• _THE REQUEST_: Using the passage on the African Methodist Episcopal Church, explain why James Cone, Cecil W. Cone, and Jacqueline Grant criticized Euro-centric Christianity and African-American churches.

• _DOCUMENT PASSAGE_:

While the AME is doctrinally Methodist, clergy, scholars, and lay persons have written works that demonstrate the distinctive racial theology and praxis that have come to define this Wesleyan body. In an address to the 1893 World's Parliament of Religions, Bishop Benjamin W. Arnett reminded the audience of blacks' influence in the formation of Christianity. Bishop Benjamin T. Tanner wrote in 1895 in The Color of Solomon – What? that biblical scholars wrongly portrayed the son of David as a white man. In the post-civil rights era, theologians James Cone, Cecil W. Cone, and Jacqueline Grant, who came from the AME tradition, criticized Euro-centric Christianity and African-American churches for their shortcomings in resolving the plight of those oppressed by racism, sexism, and economic disadvantage.

Beliefs

The AME motto, "God Our Father, Christ Our Redeemer, Holy Spirit Our Comforter, Humankind Our Family", reflects the basic beliefs of the African Methodist Episcopal Church.

The basic foundations of the beliefs of the church can be summarized in the Apostles' Creed, and The Twenty Five Articles of Religion, held in common with other Methodist Episcopal congregations. The church also observes the official bylaws of the AME Church. The "Doctrine and Discipline of the African Methodist Episcopal Church" is revised at every General Conference and published every four years. The AME church also follows the rule that a minister of the denomination must retire at age 75, with bishops, more specifically, being required to retire upon the General Conference nearest their 75th birthday.

• _DATA SECTION_:

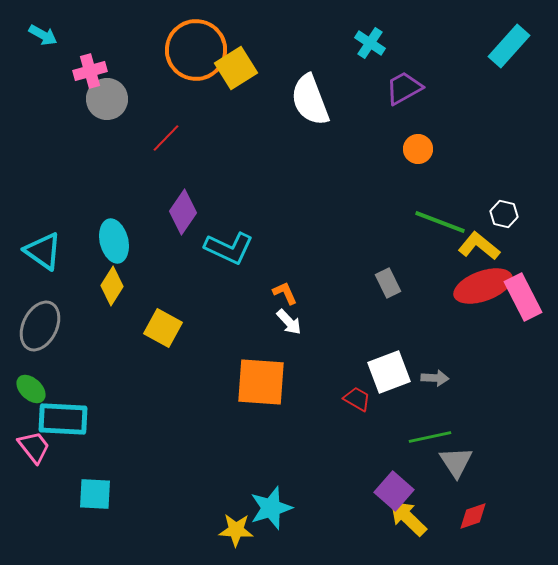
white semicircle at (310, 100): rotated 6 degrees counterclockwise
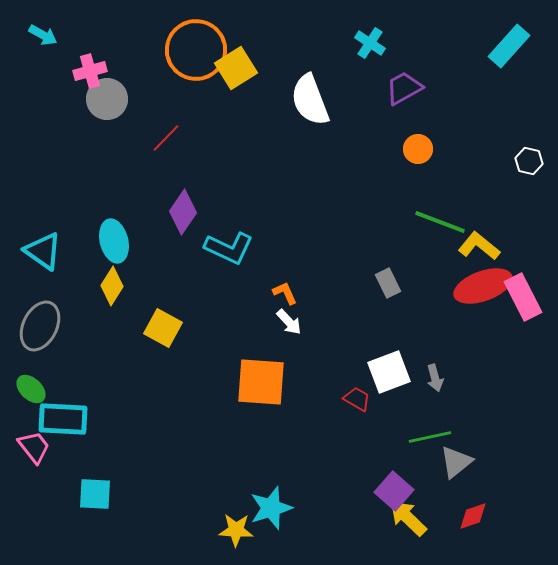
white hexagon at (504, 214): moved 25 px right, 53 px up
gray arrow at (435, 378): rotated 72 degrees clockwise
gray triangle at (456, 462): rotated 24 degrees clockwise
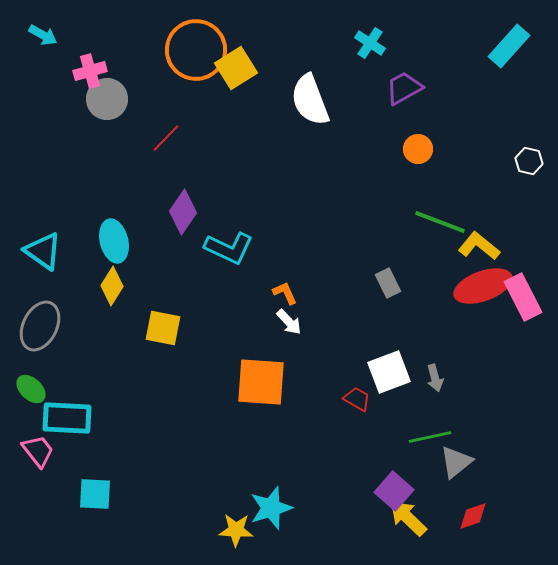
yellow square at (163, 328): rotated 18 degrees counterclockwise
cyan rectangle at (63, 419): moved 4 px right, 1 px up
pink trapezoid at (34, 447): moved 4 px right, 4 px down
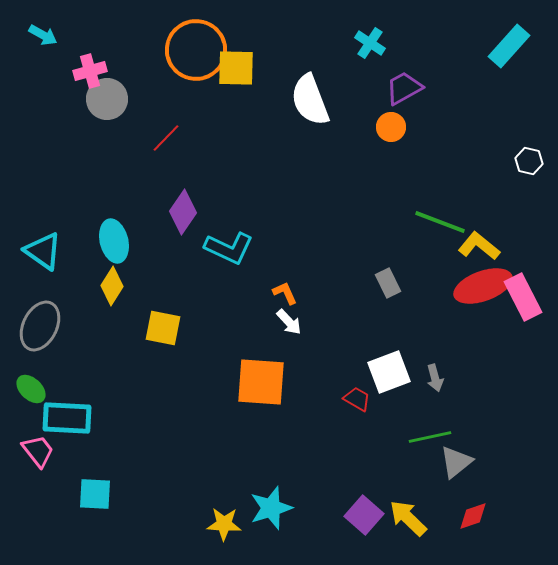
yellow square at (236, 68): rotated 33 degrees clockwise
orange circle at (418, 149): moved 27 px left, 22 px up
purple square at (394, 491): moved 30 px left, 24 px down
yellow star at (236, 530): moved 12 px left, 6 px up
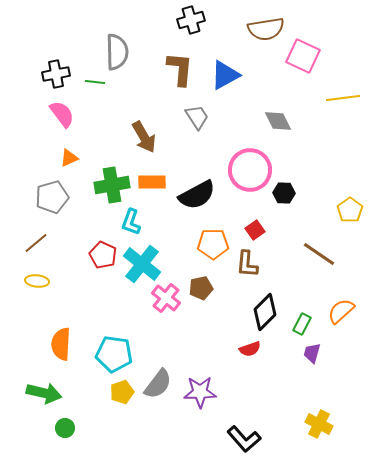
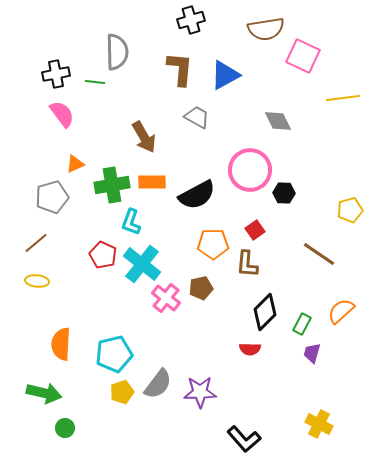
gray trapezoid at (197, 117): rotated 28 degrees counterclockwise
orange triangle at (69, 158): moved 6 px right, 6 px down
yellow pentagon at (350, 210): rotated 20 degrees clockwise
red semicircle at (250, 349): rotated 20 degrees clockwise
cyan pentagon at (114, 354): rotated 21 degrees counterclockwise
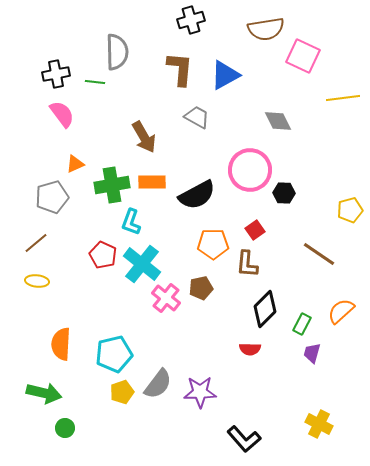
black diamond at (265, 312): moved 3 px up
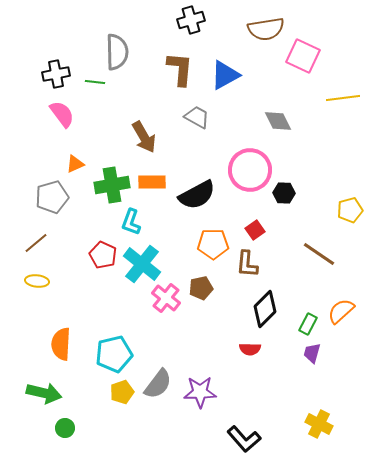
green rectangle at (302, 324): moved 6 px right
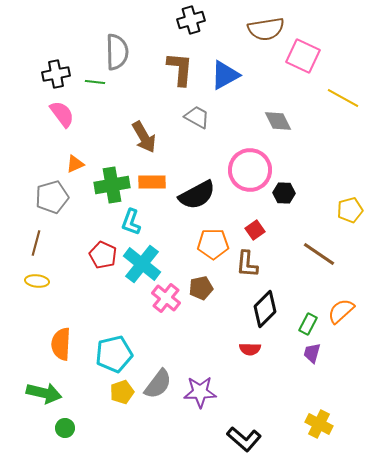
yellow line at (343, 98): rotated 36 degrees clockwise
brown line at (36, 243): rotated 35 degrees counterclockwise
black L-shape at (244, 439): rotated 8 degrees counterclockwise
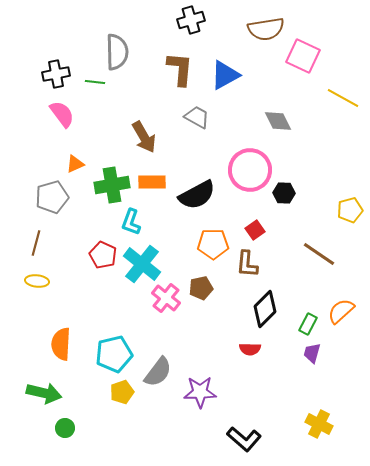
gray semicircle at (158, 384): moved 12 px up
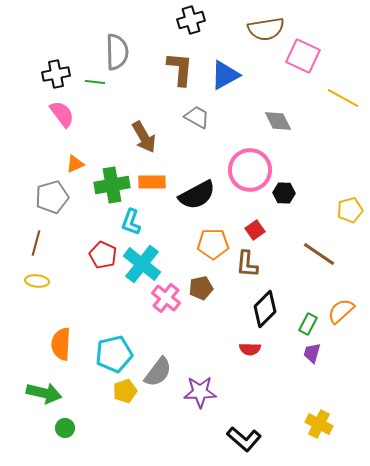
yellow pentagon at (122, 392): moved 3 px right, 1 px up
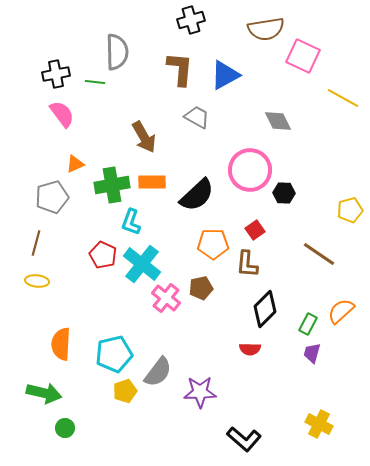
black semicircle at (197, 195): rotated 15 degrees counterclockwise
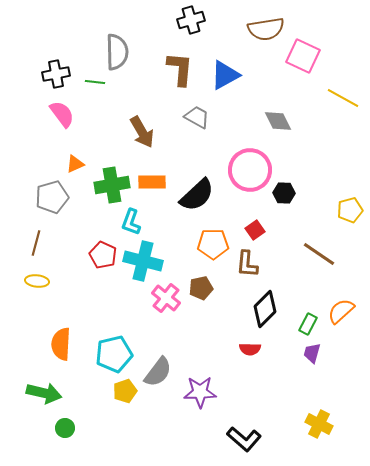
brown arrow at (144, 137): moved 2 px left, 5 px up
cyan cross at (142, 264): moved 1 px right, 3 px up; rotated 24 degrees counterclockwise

• _FULL SOLUTION_: These theologians from the AME tradition criticized Euro-centric Christianity and African-American churches in the post-civil rights era. Their criticism was that these churches had fallen short in resolving the plight of people oppressed by racism, sexism, and economic disadvantage.